AMEBaS: Automatische middellijnextractie en achtergrondaftrekking van ratiometrische fluorescentie-time-lapses van gepolariseerde afzonderlijke cellen
概要
De huidige methoden voor het analyseren van de intracellulaire dynamiek van gepolariseerde eencellige cellen zijn vaak handmatig en missen standaardisatie. Dit manuscript introduceert een nieuwe beeldanalysepijplijn voor het automatiseren van middellijnextractie van enkele gepolariseerde cellen en het kwantificeren van spatiotemporeel gedrag van time-lapses in een gebruiksvriendelijke online interface.
Abstract
Celpolariteit is een macroscopisch fenomeen dat wordt vastgesteld door een verzameling ruimtelijk geconcentreerde moleculen en structuren die culmineren in het ontstaan van gespecialiseerde domeinen op subcellulair niveau. Het wordt geassocieerd met het ontwikkelen van asymmetrische morfologische structuren die ten grondslag liggen aan belangrijke biologische functies zoals celdeling, groei en migratie. Bovendien is de verstoring van de celpolariteit in verband gebracht met weefselgerelateerde aandoeningen zoals kanker en maagdysplasie.
De huidige methoden om de spatiotemporele dynamiek van fluorescerende reporters in individuele gepolariseerde cellen te evalueren, omvatten vaak handmatige stappen om een middellijn langs de hoofdas van de cellen te traceren, wat tijdrovend is en vatbaar voor sterke vooroordelen. Bovendien, hoewel ratiometrische analyse de ongelijke verdeling van reportermoleculen kan corrigeren met behulp van twee fluorescentiekanalen, zijn achtergrondaftrektechnieken vaak willekeurig en missen ze statistische ondersteuning.
Dit manuscript introduceert een nieuwe computationele pijplijn om het spatiotemporele gedrag van afzonderlijke cellen te automatiseren en te kwantificeren met behulp van een model van celpolariteit: pollenbuis/wortelhaargroei en cytosolische ionendynamiek. Er werd een algoritme in drie stappen ontwikkeld om ratiometrische beelden te verwerken en een kwantitatieve weergave van intracellulaire dynamiek en groei te extraheren. De eerste stap segmenteert de cel vanaf de achtergrond en produceert een binair masker door middel van een drempeltechniek in de pixelintensiteitsruimte. De tweede stap volgt een pad door de middellijn van de cel door middel van een skeletvormingsoperatie. Ten slotte levert de derde stap de verwerkte gegevens als een ratiometrische timelapse en levert een ratiometrische kymograaf op (d.w.z. een 1D-ruimtelijk profiel door de tijd heen). Gegevens van ratiometrische beelden verkregen met genetisch gecodeerde fluorescerende reporters van groeiende stuifmeelbuizen werden gebruikt om de methode te benchmarken. Deze pijplijn zorgt voor een snellere, minder bevooroordeelde en nauwkeurigere weergave van de spatiotemporele dynamiek langs de middellijn van gepolariseerde cellen, waardoor de kwantitatieve toolkit die beschikbaar is om celpolariteit te onderzoeken, wordt bevorderd. De AMEBaS Python-broncode is beschikbaar op: https://github.com/badain/amebas.git
Introduction
Celpolariteit is een fundamenteel biologisch proces waarbij de gecoördineerde actie van een verzameling ruimtelijk geconcentreerde moleculen en structuren culmineert in de oprichting van gespecialiseerde morfologische subcellulaire domeinen1. Celdeling, groei en migratie zijn afhankelijk van dergelijke polariteitsplaatsen, terwijl het verlies ervan in verband is gebracht met kanker bij epitheelweefselgerelateerde aandoeningen2.

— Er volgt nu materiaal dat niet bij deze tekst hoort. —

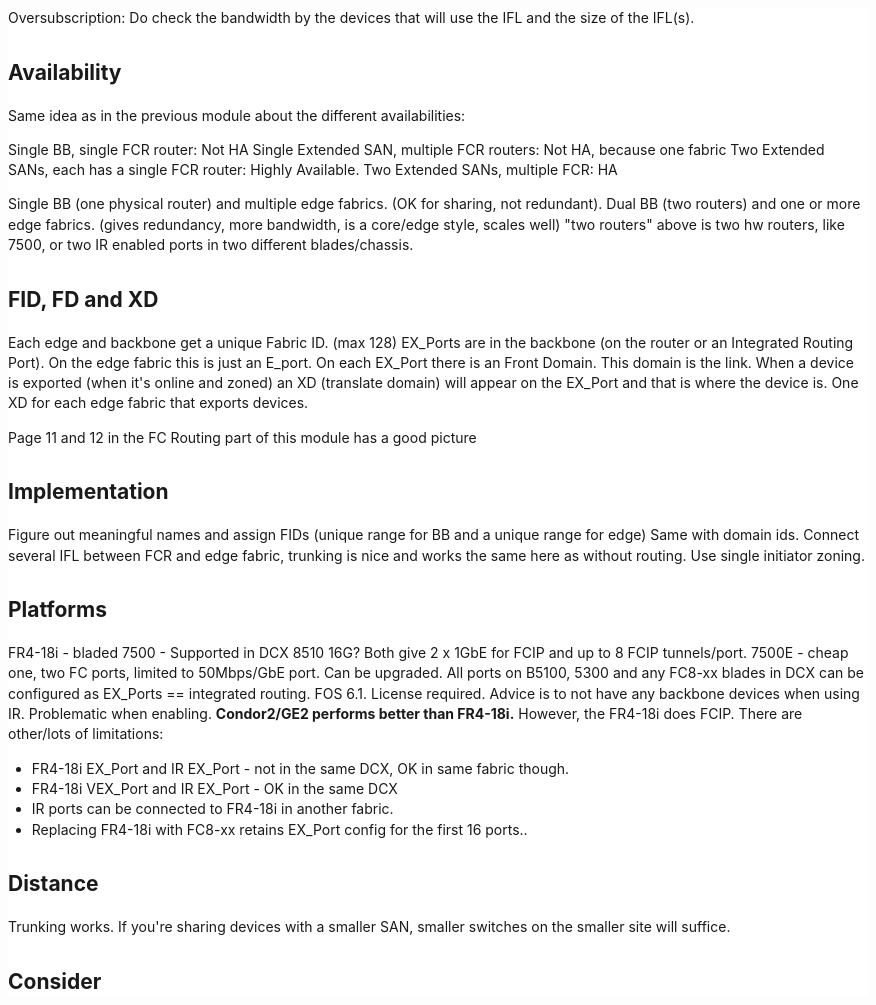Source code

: Oversubscription: Do check the bandwidth by the devices that will use the IFL and the size of the IFL(s).

## Availability

Same idea as in the previous module about the different availabilities:

Single BB, single FCR router: Not HA Single Extended SAN, multiple FCR routers: Not HA, because one fabric Two Extended SANs, each has a single FCR router: Highly Available. Two Extended SANs, multiple FCR: HA

Single BB (one physical router) and multiple edge fabrics. (OK for sharing, not redundant). Dual BB (two routers) and one or more edge fabrics. (gives redundancy, more bandwidth, is a core/edge style, scales well) "two routers" above is two hw routers, like 7500, or two IR enabled ports in two different blades/chassis.

## FID, FD and XD

Each edge and backbone get a unique Fabric ID. (max 128) EX\_Ports are in the backbone (on the router or an Integrated Routing Port). On the edge fabric this is just an E\_port. On each EX\_Port there is an Front Domain. This domain is the link. When a device is exported (when it's online and zoned) an XD (translate domain) will appear on the EX\_Port and that is where the device is. One XD for each edge fabric that exports devices.

Page 11 and 12 in the FC Routing part of this module has a good picture

## Implementation

Figure out meaningful names and assign FIDs (unique range for BB and a unique range for edge) Same with domain ids. Connect several IFL between FCR and edge fabric, trunking is nice and works the same here as without routing. Use single initiator zoning.

## Platforms

FR4-18i - bladed 7500 - Supported in DCX 8510 16G? Both give 2 x 1GbE for FCIP and up to 8 FCIP tunnels/port. 7500E - cheap one, two FC ports, limited to 50Mbps/GbE port. Can be upgraded. All ports on B5100, 5300 and any FC8-xx blades in DCX can be configured as EX\_Ports == integrated routing. FOS 6.1. License required. Advice is to not have any backbone devices when using IR. Problematic when enabling. **Condor2/GE2 performs better than FR4-18i.** However, the FR4-18i does FCIP. There are other/lots of limitations:

- FR4-18i EX\_Port and IR EX\_Port - not in the same DCX, OK in same fabric though.
- FR4-18i VEX\_Port and IR EX\_Port - OK in the same DCX
- IR ports can be connected to FR4-18i in another fabric.
- Replacing FR4-18i with FC8-xx retains EX\_Port config for the first 16 ports..

## Distance

Trunking works. If you're sharing devices with a smaller SAN, smaller switches on the smaller site will suffice.

## Consider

Apicaal groeiende cellen zijn een dramatisch voorbeeld van polariteit, waarbij de polariteitsplaats aan het uiteinde zich typisch heroriënteert op extracellulaire signalen3. Deze omvatten het ontwikkelen van neurieten, schimmeldraden, wortelharen en stuifmeelbuizen, waar meerdere cellulaire processen uitgesproken verschillen vertonen van de punt van de cel naar de schacht. Met name in stuifmeelbuizen zijn actinepolymerisatie, blaasjesverkeer en ionische concentraties duidelijk gepolariseerd, met tipgerichte gradiënten4. Stuifmeelbuizen zijn de mannelijke gametofyten van bloeiende planten en zijn verantwoordelijk voor het afleveren van de zaadcellen aan de zaadknop door uitsluitend aan de top van de cel te groeien met een van de snelste groeisnelheden die bekend zijn voor een enkele cel. De tipgerichte gradiënten van ionen zoals calcium 5 (Ca2+) en protonen 6 (H+) spelen een belangrijke rol bij het in stand houden van de groei van stuifmeelbuizen, wat essentieel is om de belangrijkste biologische functie te vervullen die culmineert in een dubbele bevruchting 5,6. Kwantitatieve methoden om de spatiotemporele dynamiek langs de middellijn van apicaal groeiende cellen te analyseren, zijn dus essentieel om de cellulaire en moleculaire mechanismen te onderzoeken die ten grondslag liggen aan gepolariseerde groei 7,8,9. Onderzoekers gebruiken vaak kymografen, d.w.z. een matrix die de pixelintensiteiten van de middellijn van de cel (bijv. kolommen) door de tijd heen weergeeft (bijv. rijen), waardoor celgroei en -migratie diagonaal kunnen worden gevisualiseerd (Figuur 1). Ondanks hun nut worden kymografen vaak geëxtraheerd door de middellijn handmatig te traceren, omdat ze vatbaar zijn voor vooroordelen en menselijke fouten, terwijl ze ook nogal omslachtig zijn. Dit vraagt om een geautomatiseerde methode van middellijnextractie die het eerste kenmerk is van de pijplijn die hierin wordt geïntroduceerd, AMEBaS genaamd: eenutomatische M-idline E-xtractiejp Background S-ubtractievan ratiometrische fluorescentie-time-lapses van gepolariseerde afzonderlijke cellen.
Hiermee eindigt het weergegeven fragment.